Завязался жестокий рукопашный бой, в котором курсантам удалось уничтожить всю ударную группу гитлеровцев.

…Больше недели полк Савельева вел бои на подступах к Днепровску. Фашисты оттеснили его к зданиям института железнодорожного транспорта. Это были новые, просторные учебные корпуса. Этот современный студенческий городок был гордостью Днепровска.

Оставив территорию института, полк еще сутки держался в городе, отчаянно обороняя каждый дом, каждый квартал. И все же вынужден был отойти.

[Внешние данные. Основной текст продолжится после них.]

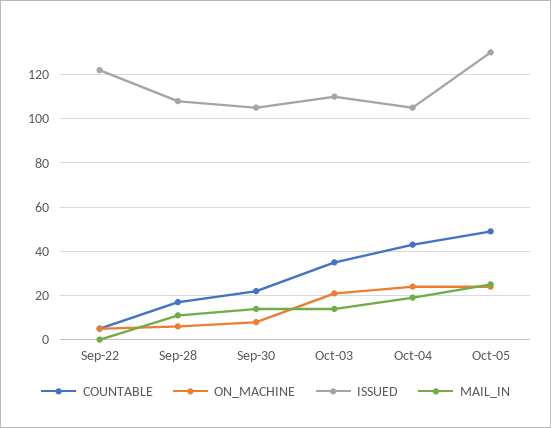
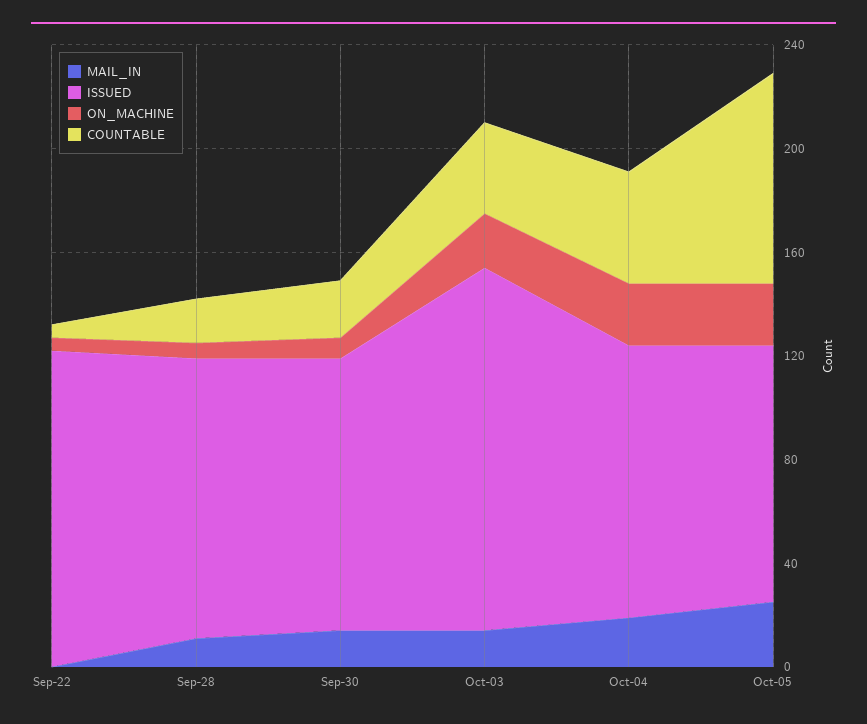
ISSUED, Oct-03: 110 -> 140
COUNTABLE, Oct-05: 50 -> 80
ISSUED, Oct-05: 130 -> 100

В полдень бойцы переправлялись через реку. Небо застилал красно-рыжий дым, сквозь который едва виднелся медный диск солнца. Над понтонным мостом, по которому двигались савельевцы, висели фашистские самолеты. Они сбрасывали на них бомбы, обстреливали из пулеметов. Перед бойцами взвода Радича, только что вышедшими к берегу Днепра, взорвалась авиабомба. Ранило нескольких бойцов, в том числе и сержанта Стешенко: ему осколком распороло живот. Григорий, придерживая руками страшную рану, бережно опустился на большой камень. По его грязным пальцам текла густая черная кровь. Сержант умолял:

– Товарищ младший лейтенант! Мне крышка… Но… не оставляйте здесь. Перенесите на тот берег, – может, эти гады туда не доберутся.

Над ним склонился Воловик:

– Не бойся, друг, не оставим. И о смерти не думай. Лекари зашьют, вылечат. Мы еще погуляем на твоей свадьбе.

Сержант поднял на него страдальческий взгляд:

– Вы ей напишите, дядько Денис. Вы адрес знаете. Отца и Ульяну известите. Только не пишите, что так по-дурному… Скажите, что в бою…

Его положили на плащ-палатку и понесли через мост. Савельевцы спешили изо всех сил. Радичу тяжело было смотреть на своих заросших и запыленных боевых друзей. Часто мелькали белые повязки бинтов, сквозь которые проступала кровь. Раненные в ноги шли, опираясь на винтовки, костыли или на плечи своих товарищей. У всех на лицах – и гнев, и печаль. Тяжкие вздохи, ругательства, проклятия… Родное воинство! Что тебя ждет впереди?

Немецкая авиация все еще висела над переправой. Но вот появились наши «ястребки», и завязались воздушные бои. В небе непрестанно возникали и медленно таяли дымки от разрывов. Один фашистский самолет загорелся и упал в воду рядом с мостом.

…На какое-то время переправа опустела. Но вскоре на ней появились немецкие автоматчики. Вот тогда и налетели наши пикирующие «петляковы», начали сбрасывать бомбы на понтонный мост. Но бомбы ложились рядом с мостом, по обеим его сторонам, вздымая водяные фонтаны.

Радич видел: загорелся наш самолет и круто пошел вниз. «Почему он не выходит из пике, почему летчик не выбрасывается с парашютом? – в страхе подумал Зиновий. – Неужто идет на таран моста?»

От брюха самолета тяжело отделилась бомба. «Вот что он решил! – подумал Радич. – Чтобы наверняка разрушить мост, бросил бомбу и сам падает на нее. Он таранит мост…»

Бомба и пылающий самолет почти одновременно упали на мост, разрушив его.